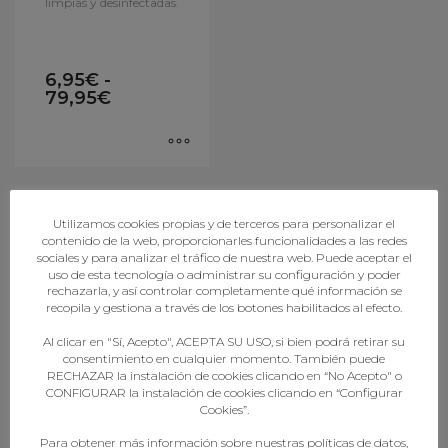
limpias y desinfectadas.
6,95
€
-
79,95
€
Utilizamos cookies propias y de terceros para personalizar el
contenido de la web, proporcionarles funcionalidades a las redes
sociales y para analizar el tráfico de nuestra web. Puede aceptar el
uso de esta tecnología o administrar su configuración y poder
FORMACIÓN
rechazarla, y así controlar completamente qué información se
recopila y gestiona a través de los botones habilitados al efecto.
Al clicar en "Sí, Acepto", ACEPTA SU USO, si bien podrá retirar su
Canle de formación
consentimiento en cualquier momento. También puede
+ Formación
RECHAZAR la instalación de cookies clicando en “No Acepto" o
Plataforma de Formación
CONFIGURAR la instalación de cookies clicando en “Configurar
Desafíos de Coñecemento
Cookies”.
Desafío de Minibalonmán
Reto de arbitraxe
Para obtener más información sobre nuestras políticas de datos,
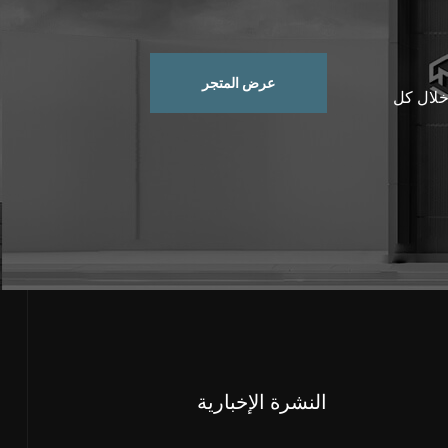
عرض المتجر
 خلال كل
النشرة الإخبارية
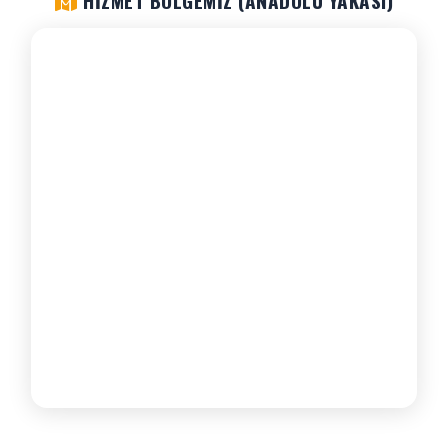
HIZMET BÖLGEMIZ (ANADOLU YAKASI)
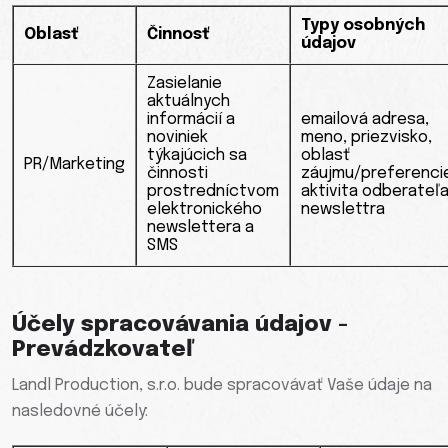
Typy osobných
Oblasť
Činnosť
údajov
Zasielanie
aktuálnych
informácií a
emailová adresa,
noviniek
meno, priezvisko,
týkajúcich sa
oblasť
PR/Marketing
činnosti
záujmu/preferenci
prostredníctvom
aktivita odberateľ
elektronického
newslettra
newslettera a
SMS
Účely spracovávania údajov -
Prevádzkovateľ
Landl Production, s.r.o. bude spracovávať Vaše údaje na
nasledovné účely:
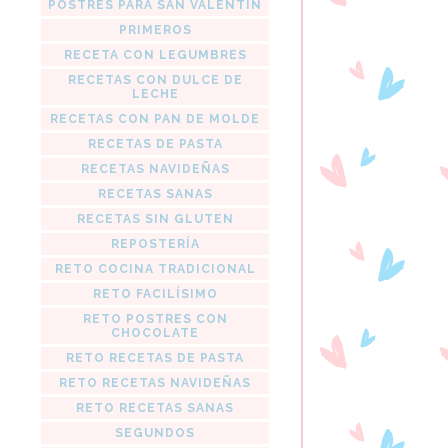
POSTRES PARA SAN VALENTIN
PRIMEROS
RECETA CON LEGUMBRES
RECETAS CON DULCE DE
LECHE
RECETAS CON PAN DE MOLDE
RECETAS DE PASTA
RECETAS NAVIDEÑAS
RECETAS SANAS
RECETAS SIN GLUTEN
REPOSTERÍA
RETO COCINA TRADICIONAL
RETO FACILÍSIMO
RETO POSTRES CON
CHOCOLATE
RETO RECETAS DE PASTA
RETO RECETAS NAVIDEÑAS
RETO RECETAS SANAS
SEGUNDOS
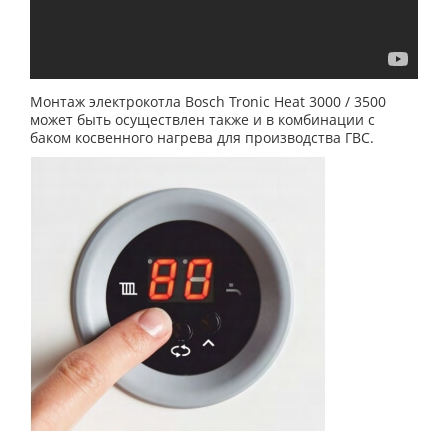
Монтаж электрокотла Bosch Tronic Heat 3000 / 3500
может быть осуществлен также и в комбинации с
баком косвенного нагрева для производства ГВС.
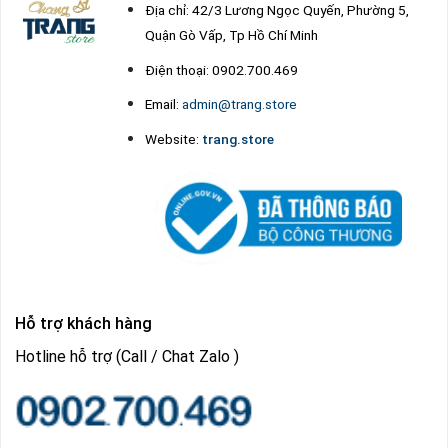
Địa chỉ: 42/3 Lương Ngọc Quyến, Phường 5,
Quận Gò Vấp, Tp Hồ Chí Minh
Điện thoại: 0902.700.469
Email:
admin@trang.store
Website:
trang.store
Hỗ trợ khách hàng
Hotline hỗ trợ (Call / Chat Zalo )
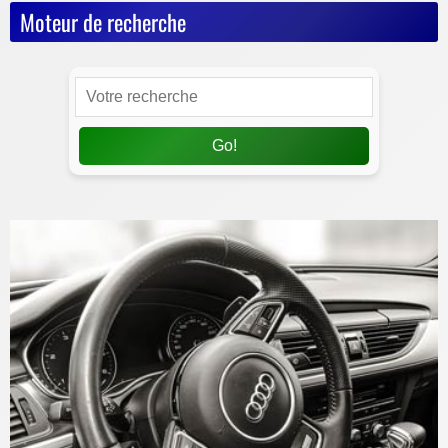
Moteur de recherche
Go!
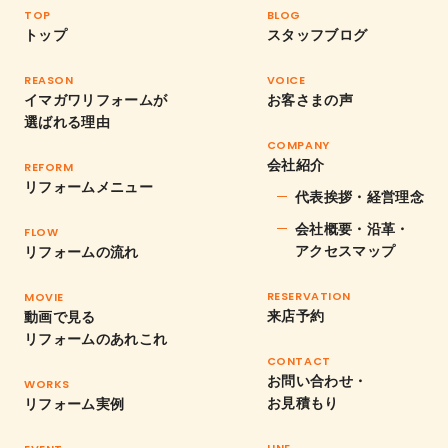
TOP
BLOG
トップ
スタッフブログ
REASON
VOICE
イマガワリフォームが
お客さまの声
選ばれる理由
COMPANY
会社紹介
REFORM
リフォームメニュー
代表挨拶・経営理念
会社概要・沿革・
FLOW
アクセスマップ
リフォームの流れ
RESERVATION
MOVIE
来店予約
動画で見る
リフォームのあれこれ
CONTACT
お問い合わせ・
WORKS
お見積もり
リフォーム実例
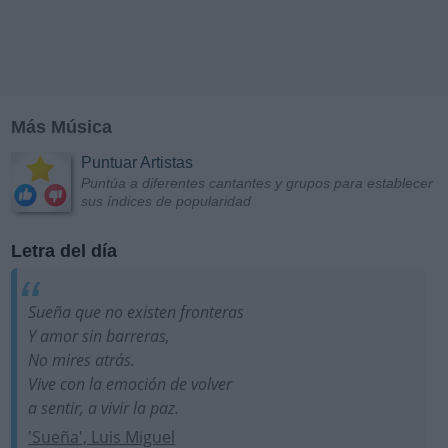
Más Música
Puntuar Artistas
Puntúa a diferentes cantantes y grupos para establecer
sus índices de popularidad
Letra del día
Sueña que no existen fronteras
Y amor sin barreras,
No mires atrás.
Vive con la emoción de volver
a sentir, a vivir la paz.
'Sueña', Luis Miguel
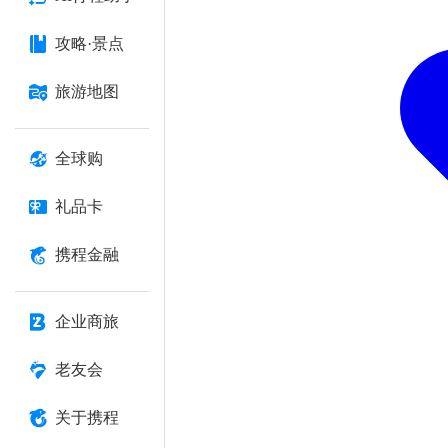
攻略·景点
旅游地图
全球购
礼品卡
携程金融
企业商旅
老友会
关于携程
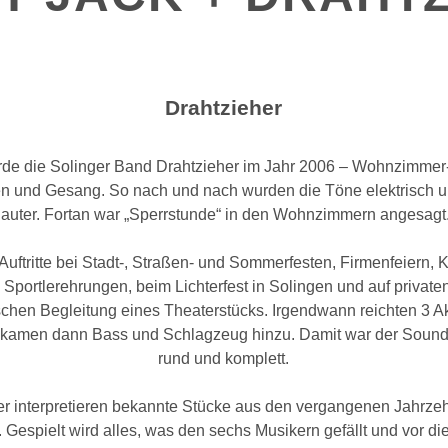
Drahtzieher
de die Solinger Band Drahtzieher im Jahr 2006 – Wohnzimmer
rren und Gesang. So nach und nach wurden die Töne elektrisch 
lauter. Fortan war „Sperrstunde“ in den Wohnzimmern angesagt
 Auftritte bei Stadt-, Straßen- und Sommerfesten, Firmenfeiern, K
Sportlerehrungen, beim Lichterfest in Solingen und auf privaten
schen Begleitung eines Theaterstücks. Irgendwann reichten 3 Ak
s kamen dann Bass und Schlagzeug hinzu. Damit war der Sound
rund und komplett.
er interpretieren bekannte Stücke aus den vergangenen Jahrzehn
. Gespielt wird alles, was den sechs Musikern gefällt und vor die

____________________

→ **Exercise instructions**
Could you write out the whole listing again, switching every "Drahtzieher" to "Zugvögel", changing nothing else, and leaving out the pictures?

→ **Output**
limpias y desinfectadas.
6,95
€
-
79,95
€
Utilizamos cookies propias y de terceros para personalizar el
contenido de la web, proporcionarles funcionalidades a las redes
sociales y para analizar el tráfico de nuestra web. Puede aceptar el
uso de esta tecnología o administrar su configuración y poder
FORMACIÓN
rechazarla, y así controlar completamente qué información se
recopila y gestiona a través de los botones habilitados al efecto.
Al clicar en "Sí, Acepto", ACEPTA SU USO, si bien podrá retirar su
Canle de formación
consentimiento en cualquier momento. También puede
+ Formación
RECHAZAR la instalación de cookies clicando en “No Acepto" o
Plataforma de Formación
CONFIGURAR la instalación de cookies clicando en “Configurar
Desafíos de Coñecemento
Cookies”.
Desafío de Minibalonmán
Reto de arbitraxe
Para obtener más información sobre nuestras políticas de datos,
عرض المتجر
 خلال كل
النشرة الإخبارية
HIZMET BÖLGEMIZ (ANADOLU YAKASI)
Typy osobných
Oblasť
Činnosť
údajov
Zasielanie
aktuálnych
informácií a
emailová adresa,
noviniek
meno, priezvisko,
týkajúcich sa
oblasť
PR/Marketing
činnosti
záujmu/preferenci
prostredníctvom
aktivita odberateľ
elektronického
newslettra
newslettera a
SMS
Účely spracovávania údajov -
Prevádzkovateľ
Landl Production, s.r.o. bude spracovávať Vaše údaje na
nasledovné účely:
POSTRES PARA SAN VALENTIN
PRIMEROS
RECETA CON LEGUMBRES
RECETAS CON DULCE DE
LECHE
RECETAS CON PAN DE MOLDE
RECETAS DE PASTA
RECETAS NAVIDEÑAS
RECETAS SANAS
RECETAS SIN GLUTEN
REPOSTERÍA
RETO COCINA TRADICIONAL
RETO FACILÍSIMO
RETO POSTRES CON
CHOCOLATE
RETO RECETAS DE PASTA
RETO RECETAS NAVIDEÑAS
RETO RECETAS SANAS
SEGUNDOS
Монтаж электрокотла Bosch Tronic Heat 3000 / 3500
может быть осуществлен также и в комбинации с
баком косвенного нагрева для производства ГВС.
Địa chỉ: 42/3 Lương Ngọc Quyến, Phường 5,
Quận Gò Vấp, Tp Hồ Chí Minh
Điện thoại: 0902.700.469
Email:
admin@trang.store
Website:
trang.store
Hỗ trợ khách hàng
Hotline hỗ trợ (Call / Chat Zalo )
Moteur de recherche
Go!
TOP
BLOG
トップ
スタッフブログ
REASON
VOICE
イマガワリフォームが
お客さまの声
選ばれる理由
COMPANY
会社紹介
REFORM
リフォームメニュー
代表挨拶・経営理念
会社概要・沿革・
FLOW
アクセスマップ
リフォームの流れ
RESERVATION
MOVIE
来店予約
動画で見る
リフォームのあれこれ
CONTACT
お問い合わせ・
WORKS
お見積もり
リフォーム実例
Más Música
Puntuar Artistas
Puntúa a diferentes cantantes y grupos para establecer
sus índices de popularidad
Letra del día
Sueña que no existen fronteras
Y amor sin barreras,
No mires atrás.
Vive con la emoción de volver
a sentir, a vivir la paz.
'Sueña', Luis Miguel
攻略·景点
旅游地图
全球购
礼品卡
携程金融
企业商旅
老友会
关于携程
Zugvögel
de die Solinger Band Zugvögel im Jahr 2006 – Wohnzimmer
rren und Gesang. So nach und nach wurden die Töne elektrisch 
lauter. Fortan war „Sperrstunde“ in den Wohnzimmern angesagt
 Auftritte bei Stadt-, Straßen- und Sommerfesten, Firmenfeiern, K
Sportlerehrungen, beim Lichterfest in Solingen und auf privaten
schen Begleitung eines Theaterstücks. Irgendwann reichten 3 Ak
s kamen dann Bass und Schlagzeug hinzu. Damit war der Sound
rund und komplett.
er interpretieren bekannte Stücke aus den vergangenen Jahrzehn
. Gespielt wird alles, was den sechs Musikern gefällt und vor die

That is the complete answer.